Wir sind täglich mit künstlicher Intelligenz in Berührung. Es fängt bei Sprachassistenten an und hört bei komplexen Algorithmen, die zur Bekämpfung schwerer Erkrankungen eingesetzt werden noch lange nicht auf. Es geht immer weniger darum, was ein Computer oder eine AI-Anwendung kann. Es geht darum, was AI tun soll. Regelungen und Methoden müssen entwickelt werden, um Haftbarkeitsfragen zu klären, hält Strolz fest „Um sicher zu stellen, dass der Mensch der Chef ist und bleibt, brauchen wir einen sogenannten „Kill-Switch“.

„AI-Strategien werden bereits ausformuliert und diskutiert.

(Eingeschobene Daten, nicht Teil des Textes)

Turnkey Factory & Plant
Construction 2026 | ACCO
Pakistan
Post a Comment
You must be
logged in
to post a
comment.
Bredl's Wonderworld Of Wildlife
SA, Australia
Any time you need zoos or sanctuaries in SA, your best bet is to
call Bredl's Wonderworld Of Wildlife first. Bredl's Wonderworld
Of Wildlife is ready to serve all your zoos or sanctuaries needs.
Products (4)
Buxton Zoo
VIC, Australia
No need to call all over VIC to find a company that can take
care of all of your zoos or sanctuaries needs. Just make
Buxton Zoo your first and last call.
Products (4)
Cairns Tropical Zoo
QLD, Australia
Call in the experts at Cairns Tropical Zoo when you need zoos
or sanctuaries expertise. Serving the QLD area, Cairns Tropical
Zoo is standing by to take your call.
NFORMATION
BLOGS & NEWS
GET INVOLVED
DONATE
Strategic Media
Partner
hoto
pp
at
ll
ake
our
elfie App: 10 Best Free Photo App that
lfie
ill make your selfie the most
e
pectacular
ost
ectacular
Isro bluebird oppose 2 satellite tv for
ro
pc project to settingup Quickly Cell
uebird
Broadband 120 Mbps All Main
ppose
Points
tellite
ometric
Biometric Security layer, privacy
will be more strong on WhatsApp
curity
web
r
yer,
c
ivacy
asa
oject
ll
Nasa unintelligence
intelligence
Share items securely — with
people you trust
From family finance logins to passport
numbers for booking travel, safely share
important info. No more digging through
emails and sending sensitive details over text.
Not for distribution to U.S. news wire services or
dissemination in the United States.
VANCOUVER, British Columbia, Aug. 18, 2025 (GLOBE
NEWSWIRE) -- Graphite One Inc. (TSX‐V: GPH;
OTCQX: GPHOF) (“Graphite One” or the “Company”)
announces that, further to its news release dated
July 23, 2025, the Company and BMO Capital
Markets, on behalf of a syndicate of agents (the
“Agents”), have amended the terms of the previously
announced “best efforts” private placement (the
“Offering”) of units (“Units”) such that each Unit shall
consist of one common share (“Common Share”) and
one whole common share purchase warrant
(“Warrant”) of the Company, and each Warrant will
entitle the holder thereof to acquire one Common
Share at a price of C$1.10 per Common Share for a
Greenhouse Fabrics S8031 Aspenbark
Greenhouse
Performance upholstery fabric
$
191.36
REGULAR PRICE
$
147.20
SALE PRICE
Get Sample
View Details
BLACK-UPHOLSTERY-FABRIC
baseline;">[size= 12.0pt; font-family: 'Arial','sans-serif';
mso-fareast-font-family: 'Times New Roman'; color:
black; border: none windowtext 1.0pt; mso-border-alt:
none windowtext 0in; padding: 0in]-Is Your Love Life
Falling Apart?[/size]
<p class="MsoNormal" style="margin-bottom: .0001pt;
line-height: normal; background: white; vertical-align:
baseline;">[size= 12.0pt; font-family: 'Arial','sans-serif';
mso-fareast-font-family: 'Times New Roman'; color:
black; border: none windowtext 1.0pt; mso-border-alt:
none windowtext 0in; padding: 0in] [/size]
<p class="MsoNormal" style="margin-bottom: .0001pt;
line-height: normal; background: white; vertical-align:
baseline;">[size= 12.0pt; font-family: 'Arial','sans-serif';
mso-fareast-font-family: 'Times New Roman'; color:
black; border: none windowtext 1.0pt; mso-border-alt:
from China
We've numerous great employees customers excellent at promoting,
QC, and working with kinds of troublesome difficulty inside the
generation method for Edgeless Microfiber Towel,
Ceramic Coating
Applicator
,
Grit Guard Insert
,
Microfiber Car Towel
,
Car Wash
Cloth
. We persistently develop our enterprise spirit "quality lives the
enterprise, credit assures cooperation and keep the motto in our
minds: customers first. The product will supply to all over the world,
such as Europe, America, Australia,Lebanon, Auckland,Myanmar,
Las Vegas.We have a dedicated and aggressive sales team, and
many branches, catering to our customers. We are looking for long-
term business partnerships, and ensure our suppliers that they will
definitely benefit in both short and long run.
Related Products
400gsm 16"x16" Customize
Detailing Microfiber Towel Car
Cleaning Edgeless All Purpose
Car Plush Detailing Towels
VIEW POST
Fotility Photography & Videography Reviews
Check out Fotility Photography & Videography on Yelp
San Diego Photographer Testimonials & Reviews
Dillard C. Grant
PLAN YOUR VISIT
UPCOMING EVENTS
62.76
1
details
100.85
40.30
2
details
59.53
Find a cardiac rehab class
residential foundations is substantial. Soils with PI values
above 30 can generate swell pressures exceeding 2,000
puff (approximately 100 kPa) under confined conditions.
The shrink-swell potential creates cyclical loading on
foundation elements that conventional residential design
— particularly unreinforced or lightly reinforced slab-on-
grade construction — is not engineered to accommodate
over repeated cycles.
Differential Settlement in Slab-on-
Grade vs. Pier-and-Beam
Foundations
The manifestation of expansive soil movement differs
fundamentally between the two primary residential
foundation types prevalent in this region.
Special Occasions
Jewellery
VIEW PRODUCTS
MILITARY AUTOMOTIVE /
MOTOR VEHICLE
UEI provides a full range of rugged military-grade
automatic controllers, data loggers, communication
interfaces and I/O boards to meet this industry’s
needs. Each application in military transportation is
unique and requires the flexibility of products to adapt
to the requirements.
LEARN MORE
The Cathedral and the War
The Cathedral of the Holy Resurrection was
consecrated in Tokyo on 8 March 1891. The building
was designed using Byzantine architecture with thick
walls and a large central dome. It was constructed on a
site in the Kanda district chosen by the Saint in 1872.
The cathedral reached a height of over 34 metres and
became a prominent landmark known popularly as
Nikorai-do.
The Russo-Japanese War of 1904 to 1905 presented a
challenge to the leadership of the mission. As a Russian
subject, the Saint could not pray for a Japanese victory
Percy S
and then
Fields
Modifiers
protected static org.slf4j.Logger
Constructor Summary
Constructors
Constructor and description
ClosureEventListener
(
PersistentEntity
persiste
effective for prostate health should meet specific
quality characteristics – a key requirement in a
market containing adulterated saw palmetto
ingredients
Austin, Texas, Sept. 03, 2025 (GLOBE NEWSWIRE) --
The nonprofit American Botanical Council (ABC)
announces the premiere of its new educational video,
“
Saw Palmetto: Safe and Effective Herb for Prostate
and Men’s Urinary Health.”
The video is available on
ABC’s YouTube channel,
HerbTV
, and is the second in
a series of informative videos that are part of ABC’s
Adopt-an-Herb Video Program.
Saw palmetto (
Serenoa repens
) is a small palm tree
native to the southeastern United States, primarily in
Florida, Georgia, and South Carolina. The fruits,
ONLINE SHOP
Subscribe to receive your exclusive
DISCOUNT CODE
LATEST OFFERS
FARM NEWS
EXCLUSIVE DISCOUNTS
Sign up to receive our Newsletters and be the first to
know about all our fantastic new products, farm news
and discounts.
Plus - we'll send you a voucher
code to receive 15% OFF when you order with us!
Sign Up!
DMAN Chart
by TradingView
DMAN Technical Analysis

Nun geht es um die Umsetzung“, fasst Ritz zusammen. „Um international mithalten zu können, muss das Thema in Österreich sowohl von der Wirtschaft als auch von der Politik weiter vorangetrieben werden – ohne dabei die Bürger und Bürgerinnen zu überrumpeln und zu überfordern“. Dem stimmt Ludwig zu: „Es sind schon Richtlinien vorhanden, es liegt nun an uns, diese auch konkret zu realisieren“. Parallel zu den technologischen Errungenschaften betont Strolz die Stärkung des Menschen als sozial-biologisches System: „Machine Learning und AI werden Veränderungen ermöglichen, die wir uns heute noch schwer vorstellen können. Aber eine Maschine wird nie eine Seele haben und diesen Unterschied gilt es zu kultivieren.“

Um genau das sicherzustellen, gilt es nun konkrete und gezielte Rahmenbedingungen zu entwickeln, die vorgeben was AI tun soll. Im Zuge der Breakout Session in Alpbach wurden zahlreiche Impulse entwickelt, die der Politik als Steilpass dienen können.